#### Text under study
# Escalade active noise cancellation disable???



## DECHman (Apr 22, 2011)

Hey all,

Have run into this issues with the newer Cadillac Escalades that have Bose and the multi-microphone noise cancellation system, they generate interferance when taping the factory subwoofer for lowpass signal to feed a new amp and sub add on.

I have have had to manually unplug / cut the mics to stop the sometime erratic behavior of the new sub, but I am looking for other alternatives that are easier and less permanent.

Ideas?????

Thanks!


----------



## GS-R_Autotech (Oct 3, 2011)

Honestly that's the only way I've gotten them to work properly as well. Haven't had any issues when going that route though. A customer looking to keep the mic intact in the setup?


----------



## DECHman (Apr 22, 2011)

Just wundered if a easier solution was out there.. unplug a connector from black box x2 under dash etc.....

Thanks


----------



## poweraudio (Aug 7, 2010)

Where is the mic that you disconnect? I'm working on one right now and I'm having the same problem. I don't know what to disconnect to get it to work right though.


----------



## poweraudio (Aug 7, 2010)

I found them...

In case anyone needs to know this in the future; 

They are in the head liner. All the noise cancelling mics have a blue dot on them when you pop the small grill off of them. They are held on by hot glue so be careful not to pull them loose, if you do it will be more difficult to pop the grills back on them. 

One mic is on the driver's side front, one passenger's side front, and one passenger's side rear. 

Hope this helps


----------



## DECHman (Apr 22, 2011)

There are thin wires at the amp in the center console under the cupholde/storage bin that can be cut.

I have a pic on my phone that will get uploaded. MUCH faster than getting into the headliner.


thanks to all for their input.


----------



## Uca898 (Sep 21, 2013)

Doing an install with JL stealth box and JL HD750/1 and curious if anyone has more pictures or what microphones actually cause the reverberation of the aftermarket sub? I heard if you unplug the rear passenger mic this fixes the issue? Or do you need to do all mics? Well shout back if anyone has any input, once I figure this out ill post some pictures.


----------



## subterFUSE (Sep 21, 2009)

I have an Audi S6 with the Bose factory system and it has the AudioPilot noise cancelling mics.

In the MMI there is a control setting to make the AudioPilot Inactive. Does the Escalade has the same setting? Would disabling the AudioPilot in the computer be sufficient to cure this issue, or must the microphones be fully disconnected?

In the Audi, the AudioPilot mics connect directly to the Bose amplifier. The wires could easily be cut at that location to disconnect the mics. That would be easier than taking down the headliner to get all 4 mics that way.


----------



## AKA FREE1 (May 15, 2014)

Hey guys,
I have a 2012 Escalade and i'm having the feedback issues. Could someone post a picture of the wire in the center console under the cup holders I need to cut or is cutting the mics the best option?

Thanks!


----------



## Uca898 (Sep 21, 2013)

Hey

I suggest just cutting the mic in the roof in rear passenger pull it Down and cut problem solved I left the cargo mic and drivers mic.


----------



## AKA FREE1 (May 15, 2014)

Awesome! Thanks I'll give it a try tomorrow. Will the mic just pop out or do I have to go through taking the headliner out? Thanks again for responding!

#### Your assignment
Resume the Escalade noise cancellation thread with the next post after its final message. The data that follows comes from a separate source.

#### The data

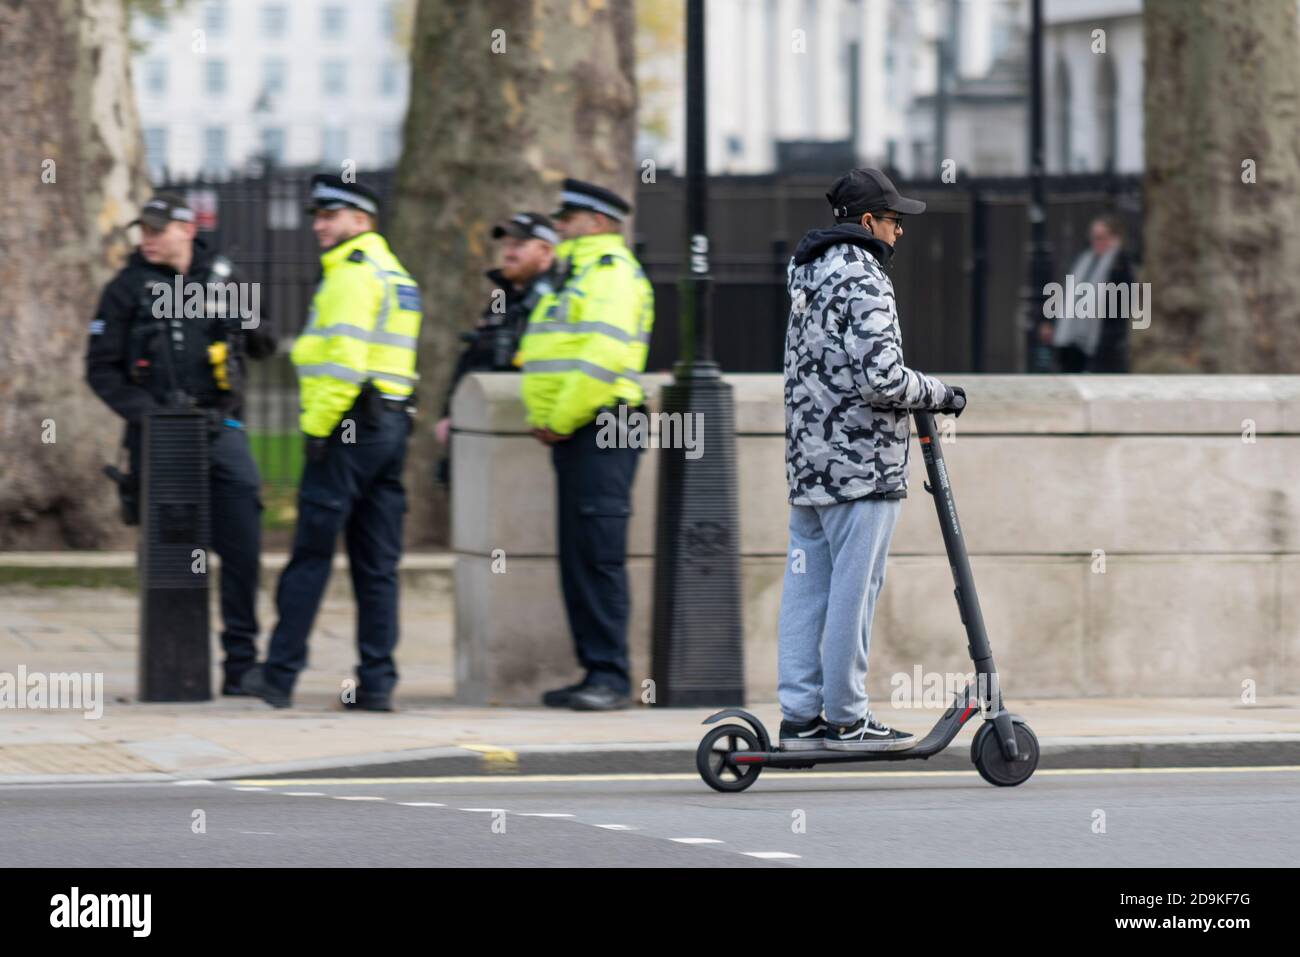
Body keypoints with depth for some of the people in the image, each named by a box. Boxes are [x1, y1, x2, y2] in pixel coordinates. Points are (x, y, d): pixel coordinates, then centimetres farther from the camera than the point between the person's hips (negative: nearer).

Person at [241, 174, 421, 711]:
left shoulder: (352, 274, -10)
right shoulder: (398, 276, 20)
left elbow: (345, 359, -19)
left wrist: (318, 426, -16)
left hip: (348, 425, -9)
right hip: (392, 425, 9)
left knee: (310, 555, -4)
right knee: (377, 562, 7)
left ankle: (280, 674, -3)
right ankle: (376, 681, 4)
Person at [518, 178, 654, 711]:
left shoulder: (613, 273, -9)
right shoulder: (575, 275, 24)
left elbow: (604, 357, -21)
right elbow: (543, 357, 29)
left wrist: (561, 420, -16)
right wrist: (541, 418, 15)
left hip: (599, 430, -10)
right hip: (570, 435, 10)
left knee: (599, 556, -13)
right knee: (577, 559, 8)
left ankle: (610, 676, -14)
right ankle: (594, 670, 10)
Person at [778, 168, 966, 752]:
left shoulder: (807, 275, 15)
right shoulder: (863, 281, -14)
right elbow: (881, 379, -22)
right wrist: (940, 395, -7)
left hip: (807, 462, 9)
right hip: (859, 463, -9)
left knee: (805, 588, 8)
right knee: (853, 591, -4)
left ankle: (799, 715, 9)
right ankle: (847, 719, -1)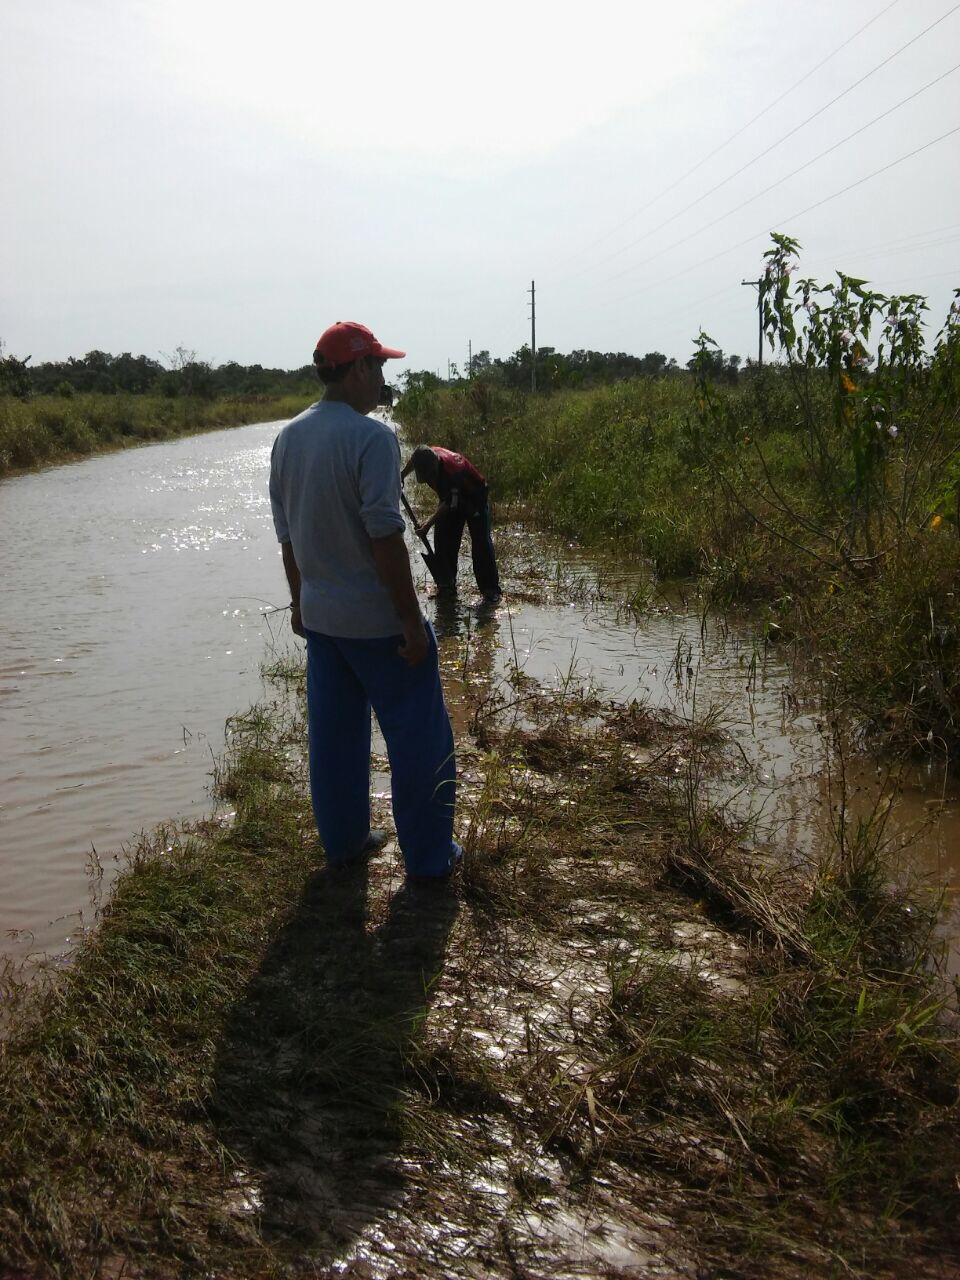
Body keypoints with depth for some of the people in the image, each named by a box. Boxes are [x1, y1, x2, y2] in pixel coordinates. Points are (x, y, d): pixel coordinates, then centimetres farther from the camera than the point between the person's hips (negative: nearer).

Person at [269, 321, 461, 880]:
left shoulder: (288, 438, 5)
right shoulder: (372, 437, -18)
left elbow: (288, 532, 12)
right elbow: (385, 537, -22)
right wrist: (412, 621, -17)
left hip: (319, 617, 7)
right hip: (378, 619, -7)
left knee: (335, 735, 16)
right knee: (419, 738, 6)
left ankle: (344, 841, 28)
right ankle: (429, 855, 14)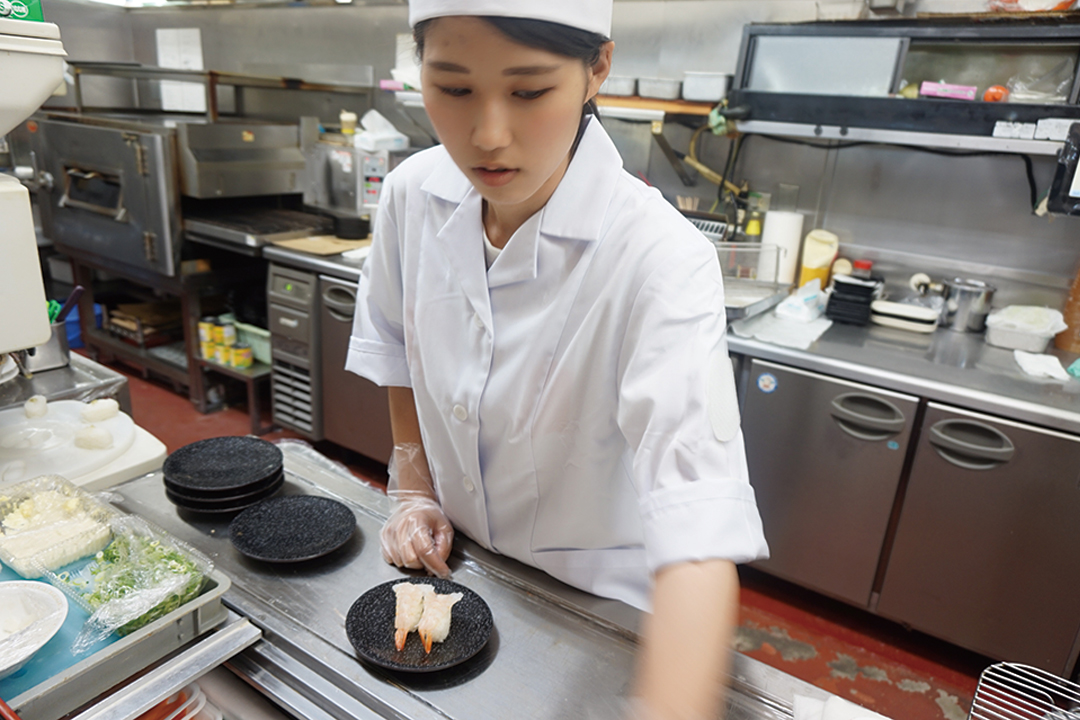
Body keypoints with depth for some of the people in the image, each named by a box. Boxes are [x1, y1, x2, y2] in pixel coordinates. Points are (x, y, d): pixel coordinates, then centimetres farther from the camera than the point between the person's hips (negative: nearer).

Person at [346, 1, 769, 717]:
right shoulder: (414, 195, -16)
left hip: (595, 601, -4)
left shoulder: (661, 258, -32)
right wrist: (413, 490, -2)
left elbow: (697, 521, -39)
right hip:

#### Your response
----------



## Uca898 (Sep 21, 2013)

No need to do anything but pull the mic out if I recall I think I took out the dome light and accesses back of mic from there too cause I think the grill actually comes off the mic it self but It will pull out but do it slow and gentle cause the roof liner is brittle and soft, taking care will ensure it stays up when putting it back.


----------



## subterFUSE (Sep 21, 2009)

Turns out that the Active Noise Cancellation in my Audi S6 does not affect my BitOne at all. The BitOne is connected to the Bose amplifier with high level inputs.

I have heard that the Escalade mics need to be disconnected, however.


----------



## AKA FREE1 (May 15, 2014)

Works perfect now! Thanks for the help.


----------



## ESCALADE10 (Feb 22, 2015)

I ran into the same problem with the ANC , can you send me a pic of the wires in need to cut at the amp . Thanks


----------



## subterFUSE (Sep 21, 2009)

My first suggestion to everyone with a modern German car is to get the MoBridge DA1 preamp.
I just installed one in my car and it is working flawlessly so far.

The DA1 intercepts the MOST optical digital signal before it reaches the OEM amplifier. It also bypasses the ANC because the mics for the noise cancellation all connect to the OEM amp.

It then outputs an optical digital output which can drive a DSP or an amplifier.

Installation is simple. Just run power, ground and remote turn on. Then disconnect the MOST cable harness from the OEM amp and plug it directly into the MoBridge. That's all.


----------



## wef65 (Apr 10, 2015)

DECHman said:


> Just wundered if a easier solution was out there.. unplug a connector from black box x2 under dash etc.....
> 
> Thanks


There is a plug on the Bose Amp under the center console that is dedicated to the Automatic Noise Reduction circuit. All you have to do is unplug it and the problem is solved.


----------



## Unoigo (Sep 27, 2015)

I have a 2010 Escalade with the Bose system. I'm thinking I have the issue as some of you. Installed a single 12" sub with mono 500w amp. I can turn the radio off and still get erratic sound from the sub. 

I pulled the grille off the 2nd row passenger mic but the speaker wasn't glued to the headliner. Not wanting to cut the wire yet as when I do the mic will be free in the headliner and don't want that loose in there.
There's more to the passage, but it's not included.